**Work instruction**
Show only those lines of the entries where the string "Training" is found.

**Data to process**
⟨

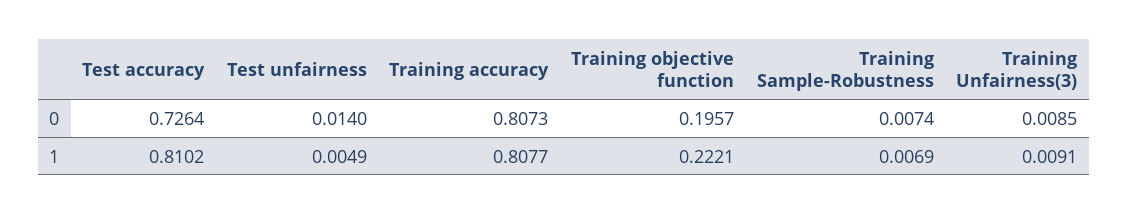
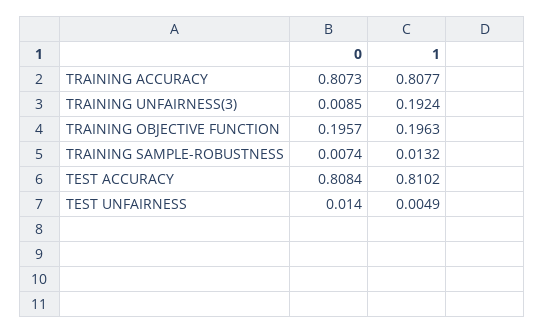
Test accuracy, 0: 0.7264 -> 0.8084
Training objective function, 1: 0.2221 -> 0.1963
Training Sample-Robustness, 1: 0.0069 -> 0.0132
Training Unfairness(3), 1: 0.0091 -> 0.1924

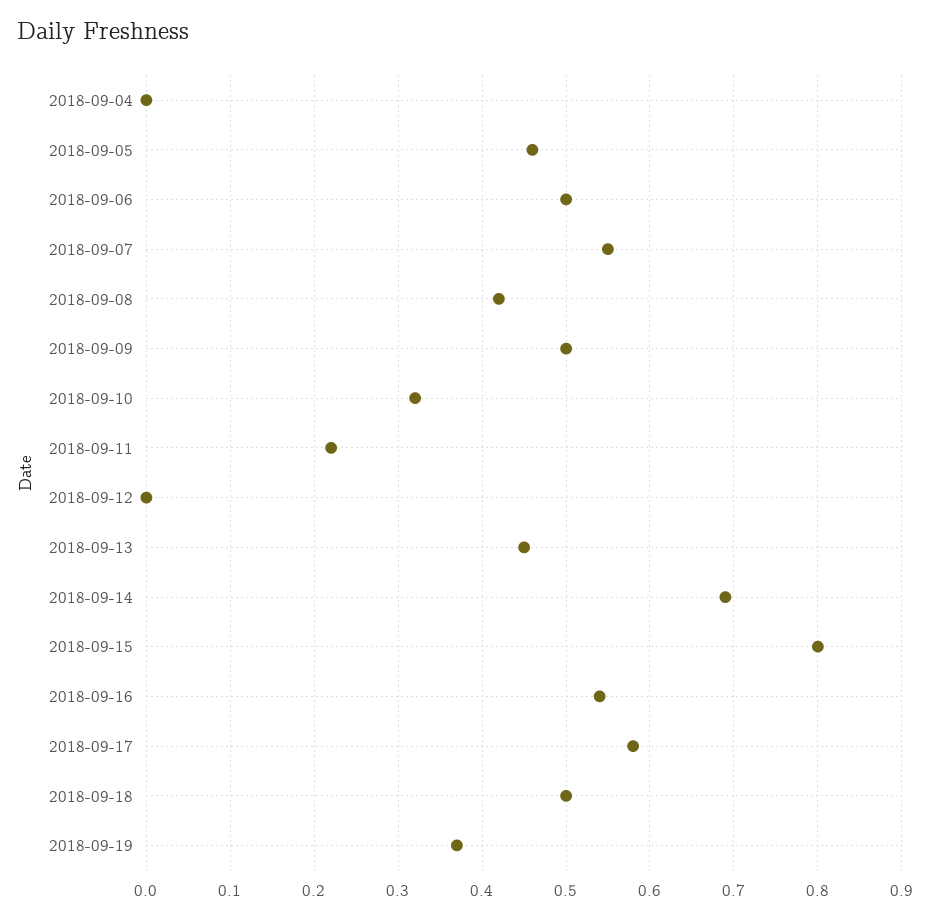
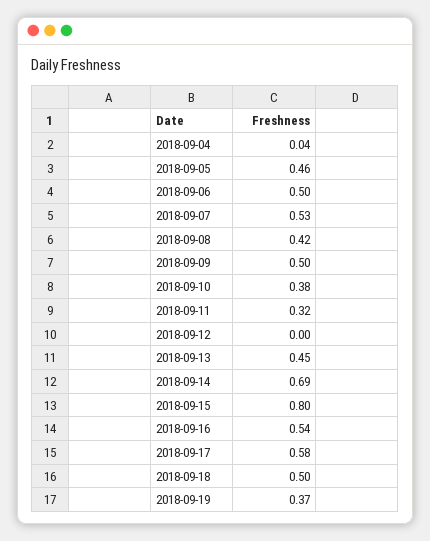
2018-09-04: 0 -> 0.04
2018-09-07: 0.55 -> 0.53
2018-09-10: 0.32 -> 0.38
2018-09-11: 0.22 -> 0.32

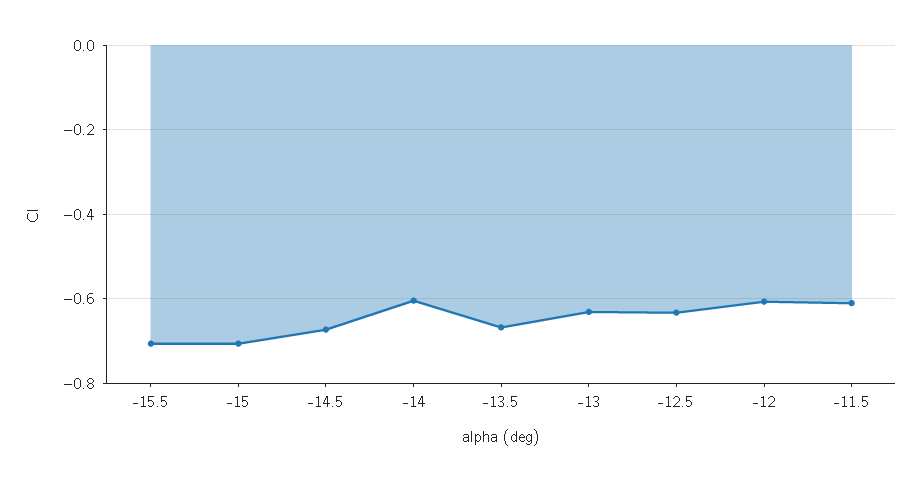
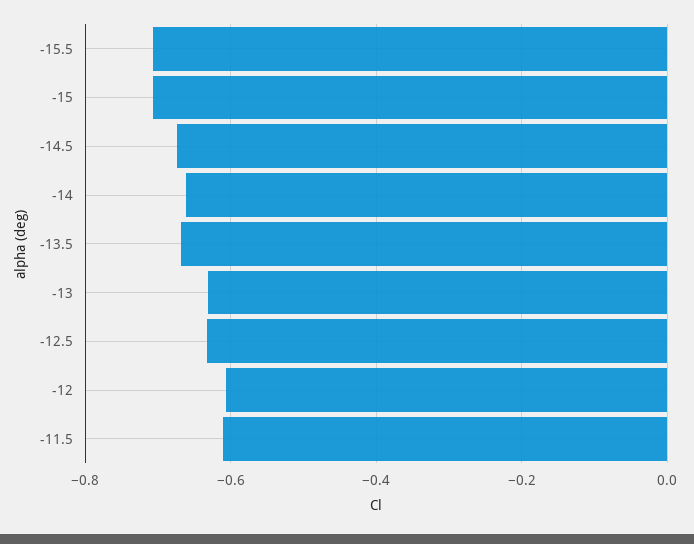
-14: -0.6 -> -0.66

⟩

**Answer for the task**
Training objective function, 1: 0.2221 -> 0.1963
Training Sample-Robustness, 1: 0.0069 -> 0.0132
Training Unfairness(3), 1: 0.0091 -> 0.1924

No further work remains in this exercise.